Avec l’aide son amie Cora, Grace commence une enquête à sa façon, mais ses nombreuses investigations – dont la plupart feront chou blanc d’ailleurs – convergent vers une seule et même solution : tous les protagonistes de la photo ont disparu. C’est vrai, Jack a fui et on n’a plus eu de nouvelles de lui jusqu’à un bref et alarmant message ; la jeune fille blonde dont le visage est barré d’une croix semble ne plus être de ce monde ; quant à l’autre, elle a mystérieusement disparu, et on n’a plus de traces d’elle. Et il en va de même pour les deux autres larrons de la bande, inconnus de tous les services – qu’ils soient sociaux, policiers etc…
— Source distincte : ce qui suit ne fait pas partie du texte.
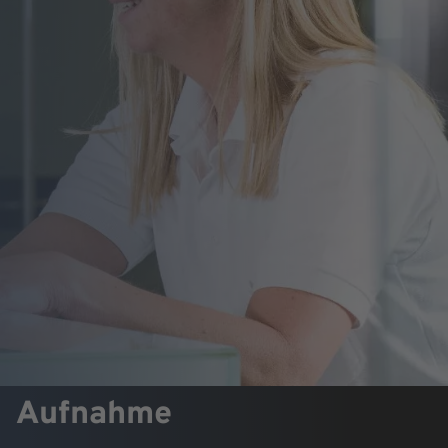
Aufnahme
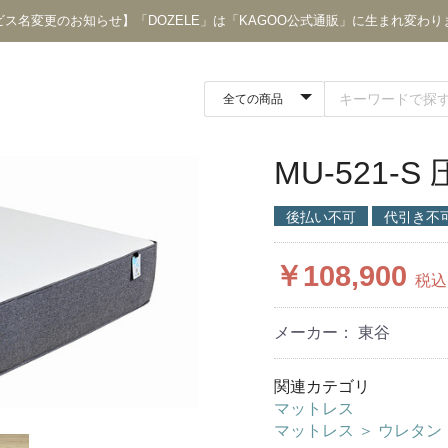
ビス名変更のお知らせ】「DOZELE」は「KAGOO公式通販」に生まれ変わり
MU-521
後払い不可
代引き不
￥108,900
税込
メーカー： 東谷
関連カテゴリ
マットレス
マットレス
＞
ウレタン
C’est vraiment trop étrange, comme si la simple vision de cette photo avait provoqué un véritable cataclysme chez les Lawson !
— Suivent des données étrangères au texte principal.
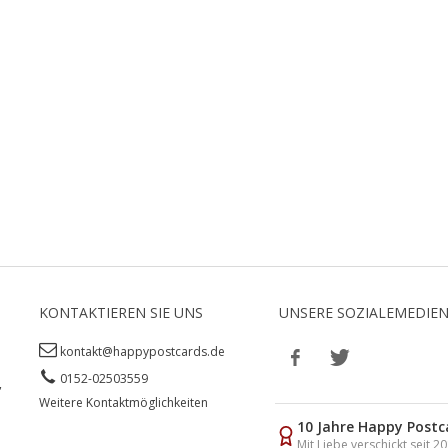
KONTAKTIEREN SIE UNS
UNSERE SOZIALEMEDIE
kontakt@happypostcards.de
0152-02503559
,
Weitere Kontaktmöglichkeiten
10 Jahre Happy Postc
Mit Liebe verschickt seit 2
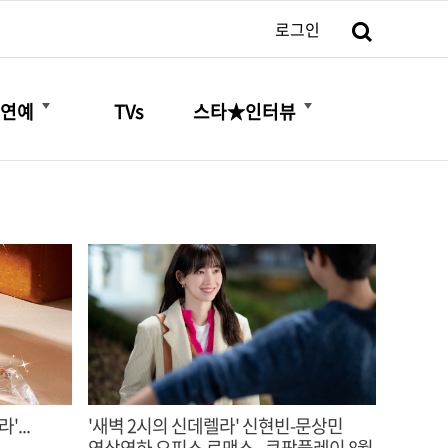
검색
로그인
더보기
더보기
연예
TVs
스타★인터뷰
...
'새벽 2시의 신데렐라' 신현빈-문상민
연상연하 오피스 로맨스.. 쿠팡플레이 8월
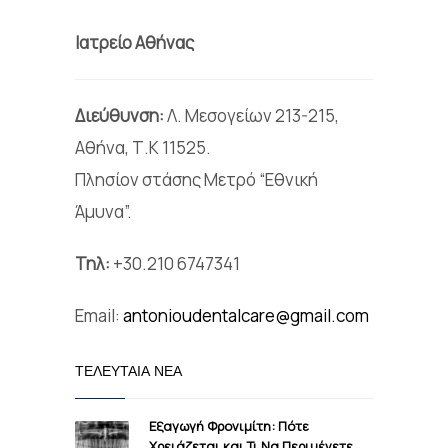
Ιατρείο Αθήνας
Διεύθυνση:
Λ. Μεσογείων 213-215,
Αθήνα, Τ.Κ 11525.
Πλησίον στάσης Μετρό “Εθνική
Άμυνα”.
Τηλ:
+30.210 6747341
Email:
antonioudentalcare@gmail.com
ΤΕΛΕΥΤΑΊΑ ΝΈΑ
Εξαγωγή Φρονιμίτη: Πότε
Χρειάζεται και Τι Να Περιμένετε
Et puis il y a un fait : Grace boitille, depuis quinze ans. Cela remonte à presque quinze ans jour pour jour, et bientôt la date anniversaire arrive. Carl Vespa ne manque d’ailleurs pas l’occasion. En effet, quinze ans auparavant, Grace Lawson a été l’étrange miraculée d’un massacre qui eut lieu lors d’un concert. Après avoir entendu des coups de feu, la marée humaine s’est ruée vers la sortie, piétinant tout sur son passage, même des enfants. Au total, le massacre fera une vingtaine de morts et des dizaines de blessés. Grièvement touchée, Grace s’en tire avec une jambe infirme à vie, et devient en quelque sorte le célèbre symbole de cette dégénérescence.
Y a-t-il un lien, si ténu soit-il ? Pourquoi Carl Vespa, père d’un petit Ryan, décédé lors de cette cohue meurtrière, tient-il réellement à faire renouer Grace avec le monde de la musique et celui des concerts ? Celle-ci l’ignore. Elle plonge trop rapidement dans l’abîme d’une immense imposture pour se rendre compte de quoi que ce soit.
Sa vie sentiementale semble être basée sur le mensonge.
Dans ce volume, Coben nous montre encore plus à quel point son esprit est alambiqué : nombre de détails sont évoqués, creusés, puis balayés avant de revenir à la surface cent pages après pour faire lumière sur une zone d’ombre. L’intrigue est bonne, toutefois manquant parfois un peu d’entrain. Le lecteur ne semble pas être surpris outre mesure, bien que tous les personnages évoqués aient un lien plus ou moins affirmés les uns avec les autres. On retrouve d’ailleurs dans cet ouvrage le fameux Eric Wu, déjà rencontré dans « Ne le dis à personne ».